U.S. President Donald Trump issued an executive order in May restricting the access of foreign telecommunications suppliers to U.S. markets, signaling an escalation of the dispute between the United States and the Chinese telecommunications company Huawei. C4ISRNET, the digital magazine for the network-based defense community, spoke to Rob de Wijk about why the 5G debate is so important to the White House.
Less than a week after Trump’s order, Google decided to debar Huawei, a market leader in fifth-generation (5G) telecommunications technology, from some Android updates. Trump’s move meant that future Huawei smartphones could lose access to apps on the Google Play platform, as well as some security updates, when a new version of Android is launched later in 2019.
The White House views Huawei’s participation in the construction of its 5G network as a security risk, and this year the Trump administration has led a campaign to encourage allies around the world to impose similar restrictions. The case highlights the potentially transformative implications next-generation technologies, including 5G, could have on military conflict. But given its role at the leading edge of military and intelligence deployments, one organization is paying special attention to these trends: the NATO special forces community.
“The 5G debate is so important in helping us to understand why the president of [the] U.S. makes such a big deal out of it,” Rob de Wijk, director at The Hague Centre for Strategic Studies, told C4ISRNET. State actors who “win” the race to understand and embrace these technologies will control critical infrastructure and accessibility to it throughout the world, he said.
Hyper war
De Wijk, who is a member of the headquarters’ special operations steering group, explained to C4ISRNET how the advent of these technologies was creating a multi-faceted counter strategy.
He referenced a series of operational requirements for the NATO special operations community. These included the creation of superior situational awareness and situational understanding (generated by using sensors and data from diverse suppliers and from all military domains, including cyber and space); the application of anti-access/area-denial bubbles around friendly force assets to bolster defense; the employment of agile and autonomous defense systems for self-protection; extensive use of unmanned systems with low observability qualities; covert tactics to optimize the use of submersibles and SOF; attacking enemy A2AD capabilities through a concerted multi-domain, multi-level strategy; and coalition efforts to ensure Freedom of Navigation/Movement in order to challenge territorial claims which attempt to channel sea traffic or deny access.
According to de Wijk, big data and AI will play an increasingly critical role in processing information into actionable intelligence. “In war-fighting scenarios, resilient defense concepts should consider ever tightening Observe-Orient-Decide-Act loops that are highly automated, particularly given the development of smart, supersonic, and hypersonic weapons, and of swarm tactics. Those developments could radically change the face of war with important consequences for navies around the world,” he suggested.

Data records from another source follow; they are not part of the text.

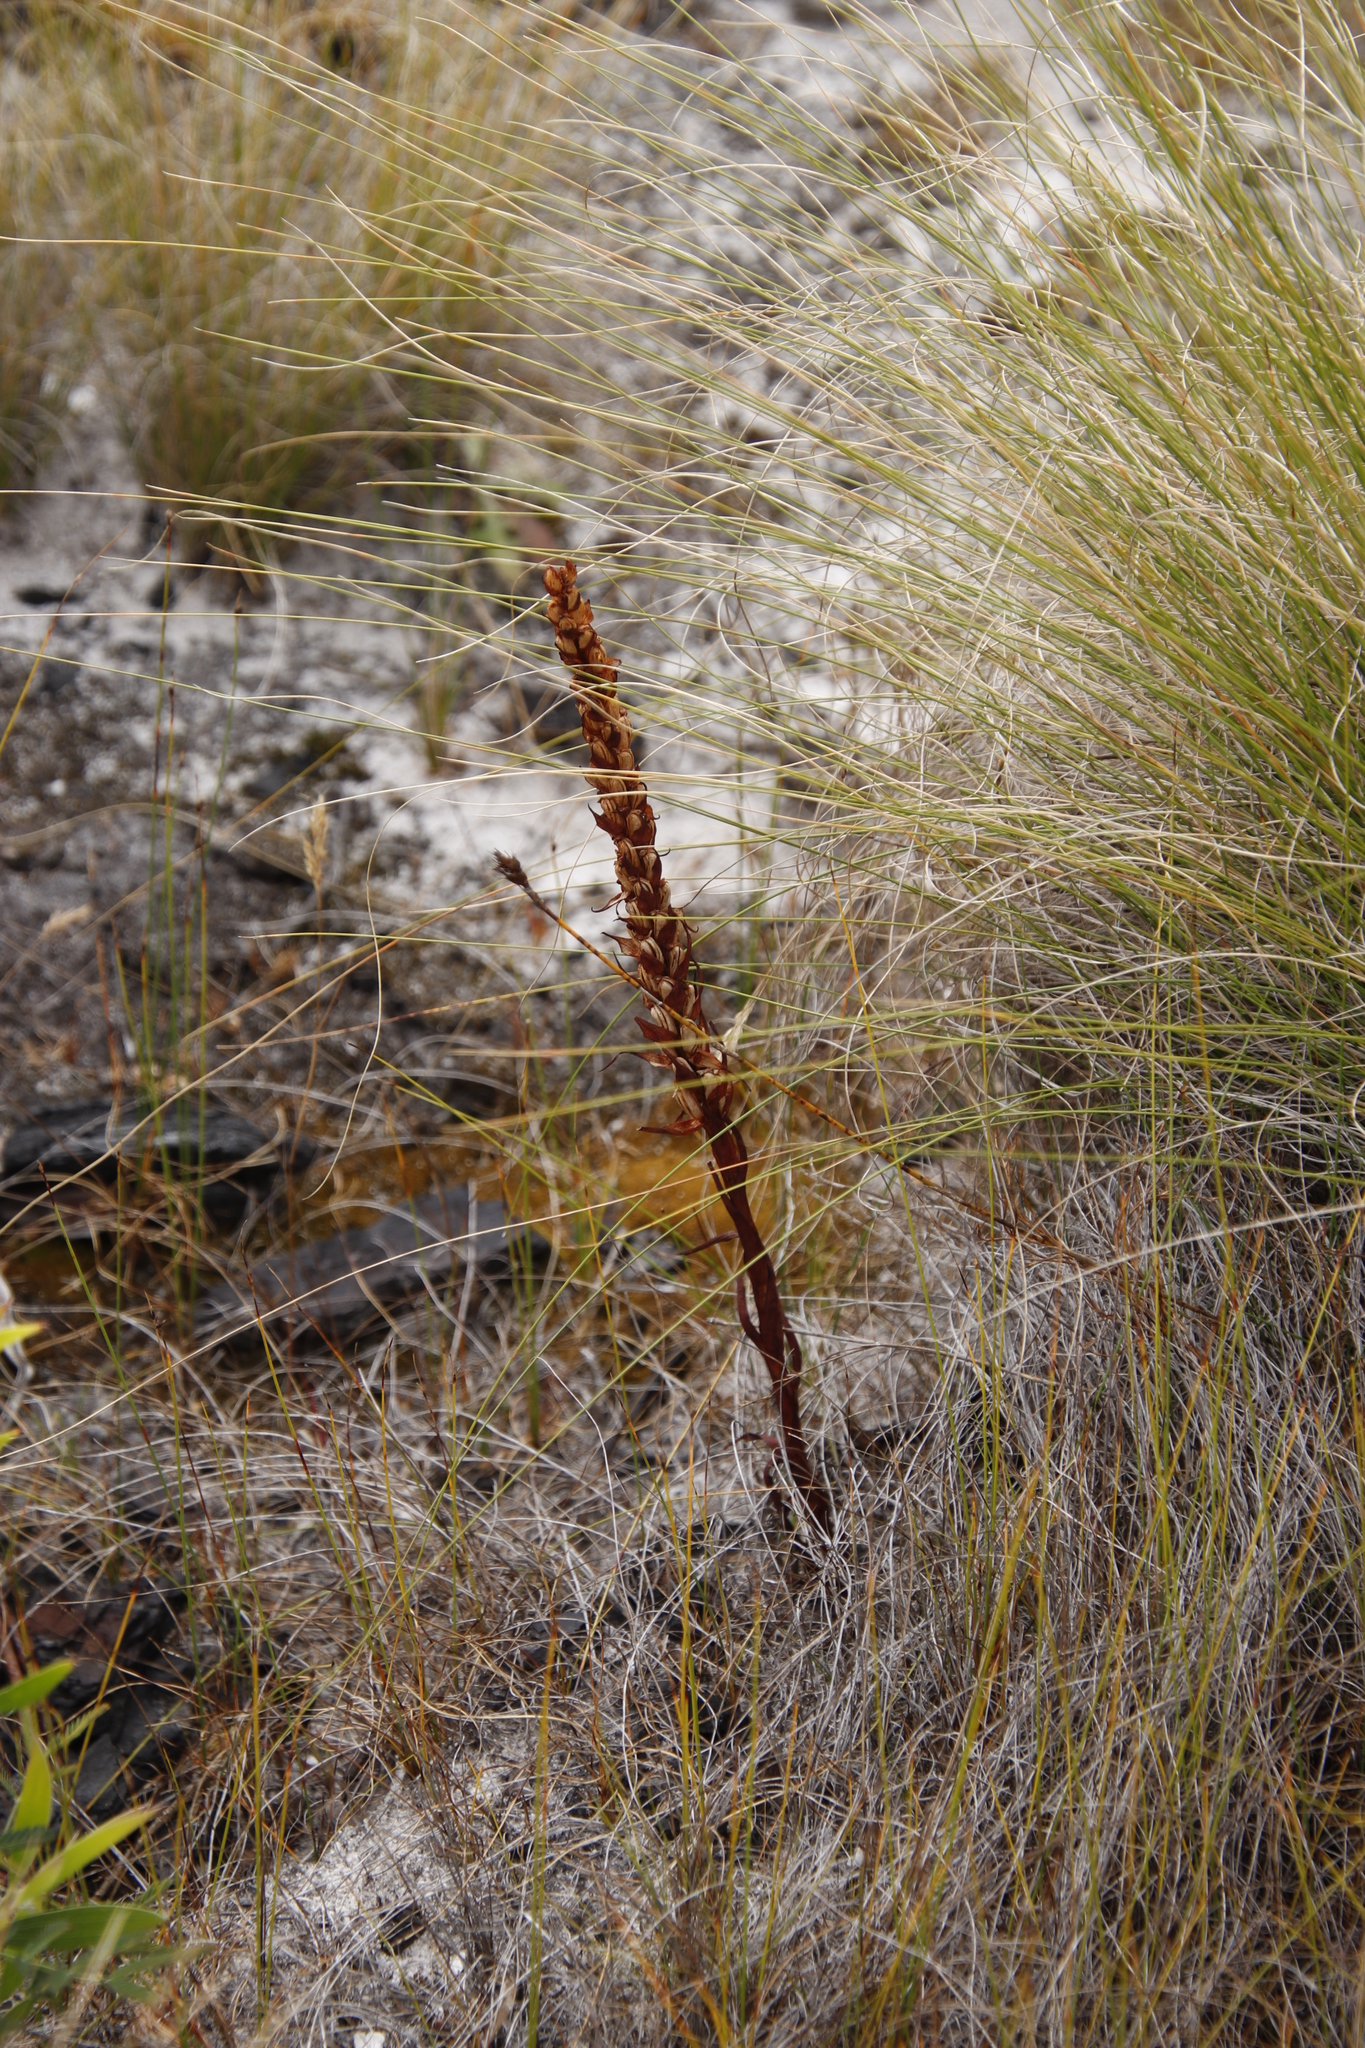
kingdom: Plantae
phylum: Tracheophyta
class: Liliopsida
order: Asparagales
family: Orchidaceae
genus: Disa
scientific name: Disa bracteata
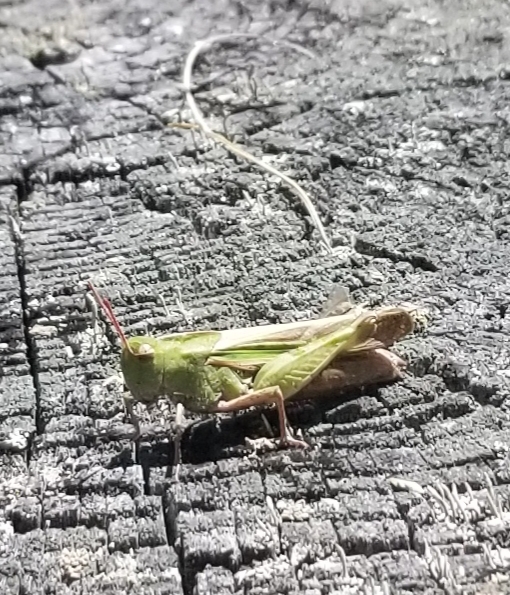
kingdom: Animalia
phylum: Arthropoda
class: Insecta
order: Orthoptera
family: Acrididae
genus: Chortophaga
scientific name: Chortophaga viridifasciata
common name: Green-striped grasshopper
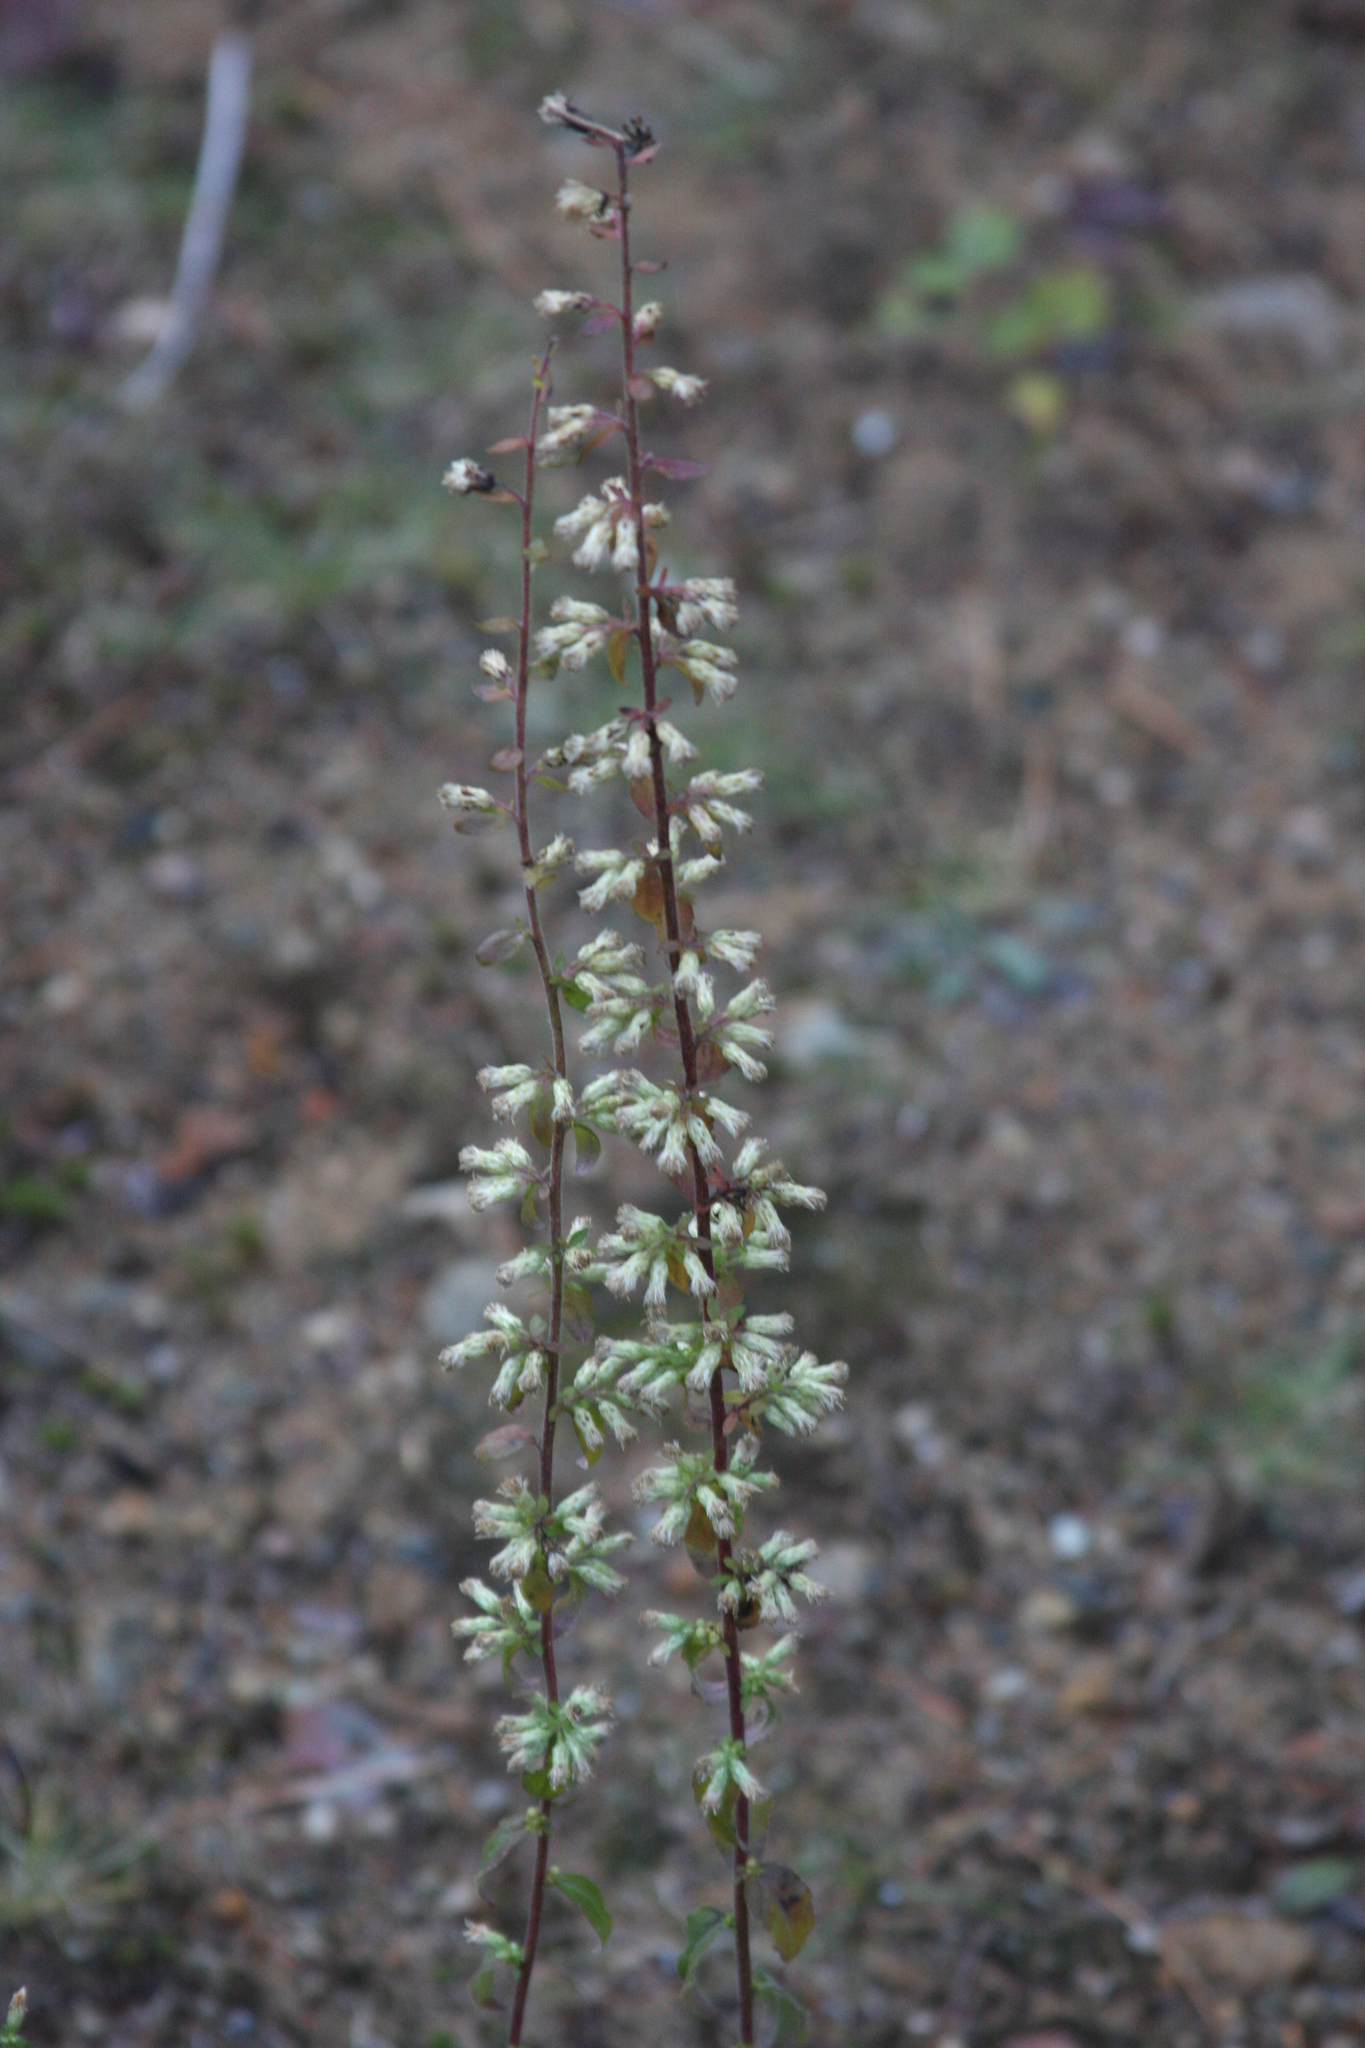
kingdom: Plantae
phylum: Tracheophyta
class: Magnoliopsida
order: Asterales
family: Asteraceae
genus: Solidago
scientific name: Solidago bicolor
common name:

This form of ‘hyper war’ would allow artificial intelligence and machine learning algorithms to optimize decision-making processes, and potentially to take the human “out of the loop” in targeting cycles. Combined it would “drastically shorten [the time taken to move around] the OODA loop”. De Wijk said that, “governments willing to take humans out of the loop will have a decisive advantage. When you take humans out of the loop, it shortens the OODA loop dramatically. China and Russia are willing to do this… as opposed to Western countries.”
His message is similar to the future military leaders at the Pentagon have been describing in recent years.
Near-peer competition
As in the United States, any discussion of competition starts with China and Russia.
“China will not create a traditional bloc but will use its Belt and Road Initiative to create spheres of influence,” de Wijk said. “It will use debt trap policies for increasing its military footprint. Russia will try to establish a bloc made up by the former Soviet republics and will create new buffer zones including Ukraine, Georgia, and Moldova.” He told C4ISRNET that the NATO’s special operations headquarters had only recently started discussions regarding the threat of Chinese and Russian interference to national sovereignty in eastern Europe and the Indo-Pacific.
The NATO SOF Commander’s Conference, held in Dublin in March, represented the first time that the international special forces community had met to openly discuss Chinese and Russian threats in these specific areas.
Special operations are likely to center around the execution of strategic reconnaissance missions in the future to ensure ‘free and open’ access to areas such as the Indo-Pacific.
“NATO must do it differently and in a clever way and we need SOF for that”, de Wijk said. “A new global power struggle is emerging. The [new technologies] will facilitate China’s rise and military dominance. Asymmetric response is only part of the solution. Traditional SOF missions will remain important but more emphasis should be placed upon inter-state conflict and peer competition.”